A More Realistic Budget Framework
Based on patterns I’ve seen, here’s a framework for realistic AI budgeting:
| Category | Typical Estimate | Realistic Estimate |
|---|---|---|
| Core technology | 30% | 20% |
| Data preparation | 15% | 35% |
| Integration | 10% | 15% |
| Change management | 5% | 15% |
| Contingency | 10% | 15% |
| Total | 70% | 100% |
Notice that “core technology” – the thing everyone focuses on – is actually the minority of spend.

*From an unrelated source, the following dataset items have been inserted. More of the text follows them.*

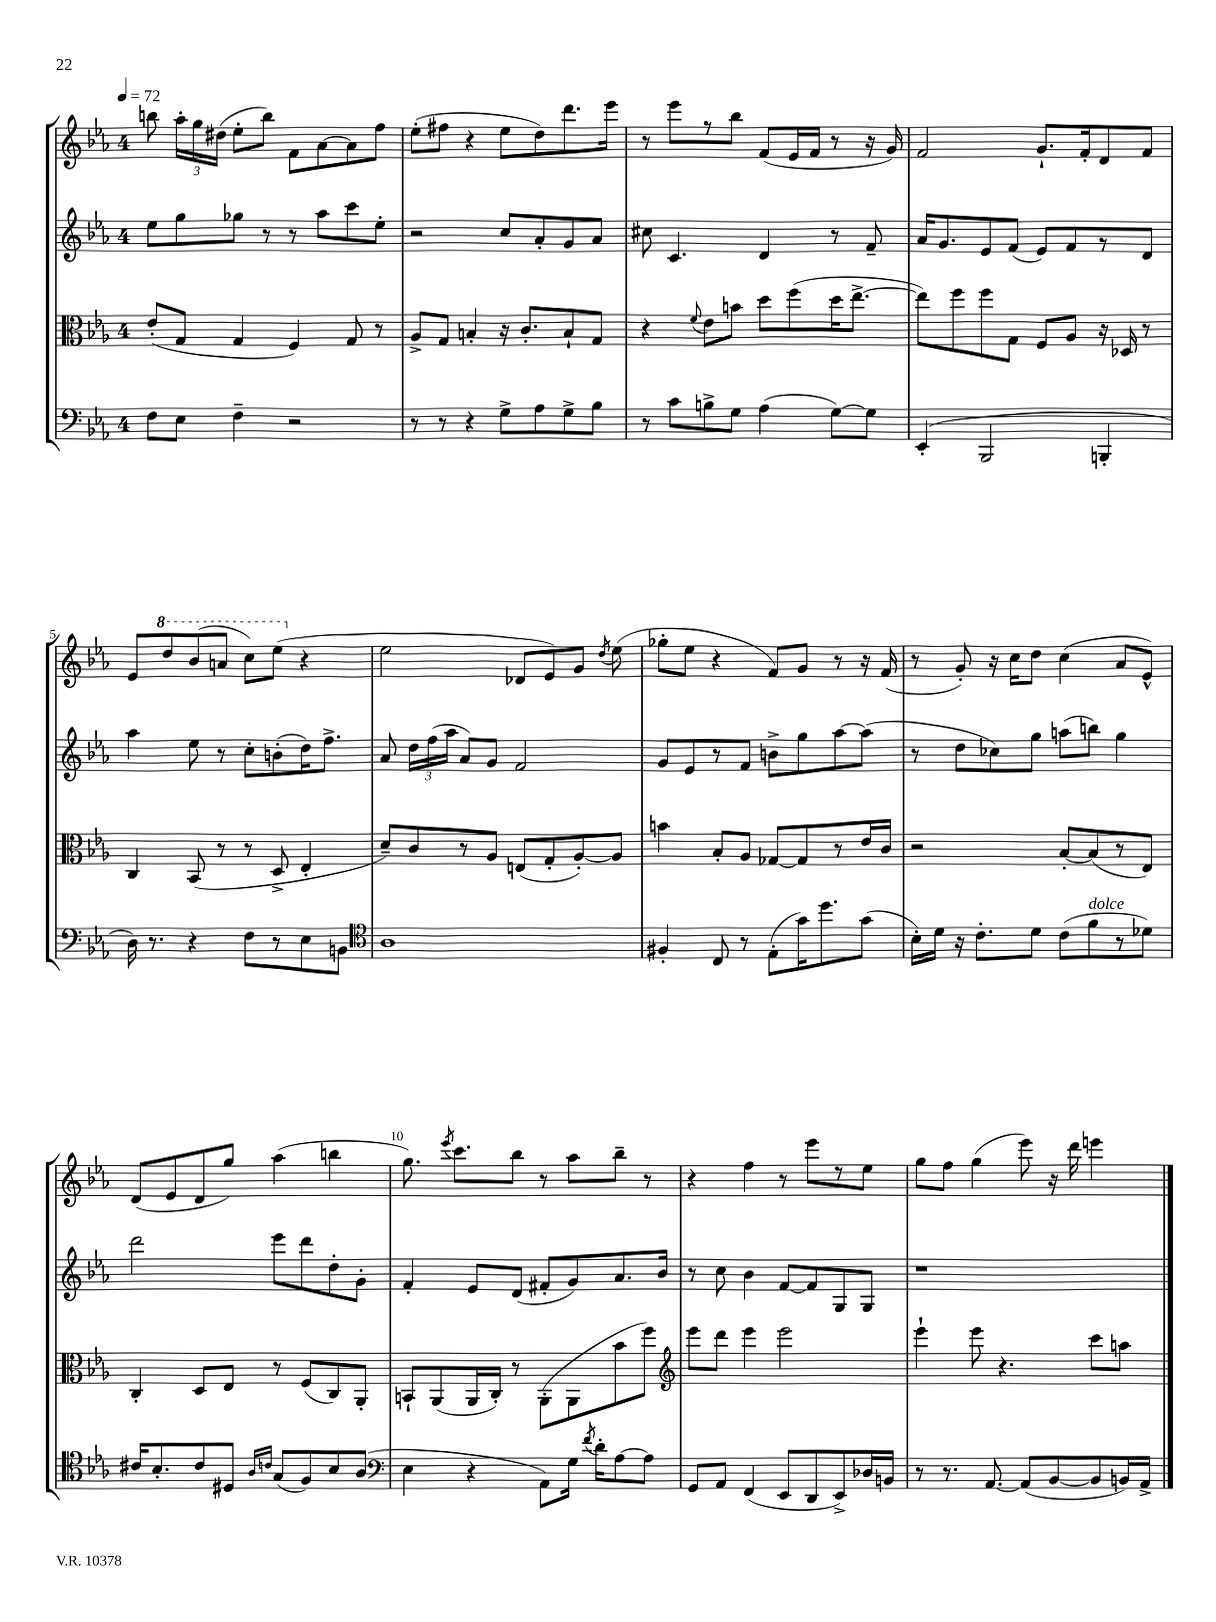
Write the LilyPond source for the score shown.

<<
\new StaffGroup <<
\new Staff = "s0" {
    \clef treble \key ees \major \once \override Staff.TimeSignature.style = #'single-digit \time 4/4 \tempo 4 = 72
    \autoBeamOff b''8 \tuplet 3/2 { aes''16[-. g''16 dis''16]( } ees''8[-. b''8]) f'8[ aes'8~ aes'8 f''8] |
    ees''8[-.( fis''8] r4 ees''8[ d''8) d'''8. ees'''16] |
    r8 ees'''8[ r8 bes''8] f'8[( ees'16 f'16] r8 r16 g'16) |
    f'2 g'8.[-! f'16-. d'8 f'8] |
    ees'8[ \ottava #1 d'''8 bes''8( a''8] c'''8[) ees'''8]( \ottava #0 r4 |
    ees''2 des'8[ ees'8) g'8] \acciaccatura { d''8 } ees''8( |
    ges''8[-. ees''8] r4 f'8[) g'8] r8 r16 f'16( |
    r8 g'8-.) r16 c''16[ d''8] c''4( aes'8[ ees'8]-^) |
    d'8[( ees'8 d'8 g''8]) aes''4( b''4 |
    g''8.) \acciaccatura { ees'''8 } c'''8.[ bes''8] r8 aes''8[ bes''8]-- r8 |
    r4 f''4 r8 ees'''8[ r8 ees''8] |
    g''8[ f''8] g''4( ees'''8) r16 d'''16 e'''4 \bar "|." |
}
\new Staff = "s1" {
    \clef treble \key ees \major \once \override Staff.TimeSignature.style = #'single-digit \time 4/4
    \autoBeamOff ees''8[ g''8 ges''8] r8 r8 aes''8[ c'''8 ees''8]-. |
    r2 c''8[ aes'8-. g'8 aes'8] |
    cis''8 c'4. d'4 r8 f'8-- |
    aes'16[ g'8. ees'8 f'8]( ees'8[) f'8 r8 d'8] |
    aes''4 ees''8 r8 c''8[-. b'8-.( d''16) f''8.]-> |
    aes'8 \tuplet 3/2 { d''16[ f''16( aes''16] } aes'8[) g'8] f'2 |
    g'8[ ees'8 r8 f'8] b'8[-> g''8 aes''8~ aes''8]( |
    r8 d''8[ ces''8) g''8] a''8[( b''8]) g''4 |
    d'''2 ees'''8[ d'''8 d''8-. g'8]-. |
    f'4-. ees'8[ d'8]( fis'8[-. g'8) aes'8. bes'16] |
    r8 c''8 bes'4 f'8[~ f'8 g8 g8] |
    r1 \bar "|." |
}
\new Staff = "s2" {
    \clef alto \key ees \major \once \override Staff.TimeSignature.style = #'single-digit \time 4/4
    \autoBeamOff ees'8[-.( g8] g4 f4) g8 r8 |
    aes8[-> g8] b4-. r16 c'8.[-. b8-! g8] |
    r4 \appoggiatura { f'8 } ees'8[ b'8] d''8[ f''8( d''16 ees''8.]~-> |
    ees''8[) f''8 f''8 g8] f8[ aes8] r16 des16 r8 |
    c4 bes,8( r8 r8 d8-> ees4-. |
    d'8[--) c'8 r8 aes8] e8[( g8-. aes8~-.) aes8] |
    b'4 bes8[-. aes8] ges8[~ ges8 r8 ees'16 c'16] |
    r2 bes8[~-. bes8( r8 ees8]) |
    c4-. d8[ ees8] r8 f8[( c8) aes,8]-. |
    b,8[-! aes,8( aes,16 c16]-.) r8 aes,8[-.( aes,8 bes'8 f''8]) |
    \clef treble ees'''8[ d'''8] ees'''4 ees'''2 |
    ees'''4-! ees'''8 r4. c'''8[ a''8] \bar "|." |
}
\new Staff = "s3" {
    \clef bass \key ees \major \once \override Staff.TimeSignature.style = #'single-digit \time 4/4
    \autoBeamOff f8[ ees8] f4-- r2 |
    r8 r8 r4 g8[-> aes8 g8-> bes8] |
    r8 c'8[ b8-> g8] aes4( g8[~) g8] |
    ees,4-.( bes,,2 b,,4-. |
    d16) r8. r4 f8[ r8 ees8 b,8] |
    \clef tenor aes1 |
    fis4-. c8 r8 ees8[-.( g'16) d''8. g'8]( |
    bes16[-.) d'16] r16 c'8.[-. d'8] c'8[( f'8^\markup { \italic "dolce" } r8 des'8]) |
    cis'16[ bes8.-. cis'8 dis8] \grace { aes16[ c'16] } g8[( f8) bes8 aes8]( |
    \clef bass ees4 r4 aes,8[) g16] \acciaccatura { f'8 } d'16[-. aes8~ aes8] |
    g,8[ aes,8] f,4( ees,8[ d,8 ees,8->) des16 b,16] |
    r8 r8. aes,8.~ aes,8[( bes,8~ bes,8 b,16) aes,16]-> \bar "|." |
}
>>
>>
\layout { \context { \Score \override BarNumber.break-visibility = ##(#f #t #t) barNumberVisibility = #(every-nth-bar-number-visible 5) } }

What This Means for AI Decisions
I’m not trying to discourage AI investment. These projects can deliver significant value. But that value calculation needs to account for true costs.
The questions to ask:
- Have we fully scoped the data preparation effort with people who’ve actually seen the data?
- Are internal resource costs tracked and included?
- Have we included realistic contingency (at least 15-20%)?
- Does the business case still work if the project costs 2x the estimate?
If the answer to that last question is no, the project is higher risk than it appears. Either find ways to reduce scope or be very confident in your estimates.
Final Thought
Hidden costs aren’t hidden because people are being deceptive. They’re hidden because AI projects touch more parts of the organisation than traditional IT projects. Every touchpoint has a cost.
The organisations that do AI well aren’t the ones with the biggest budgets. They’re the ones who understand what things actually cost and plan accordingly.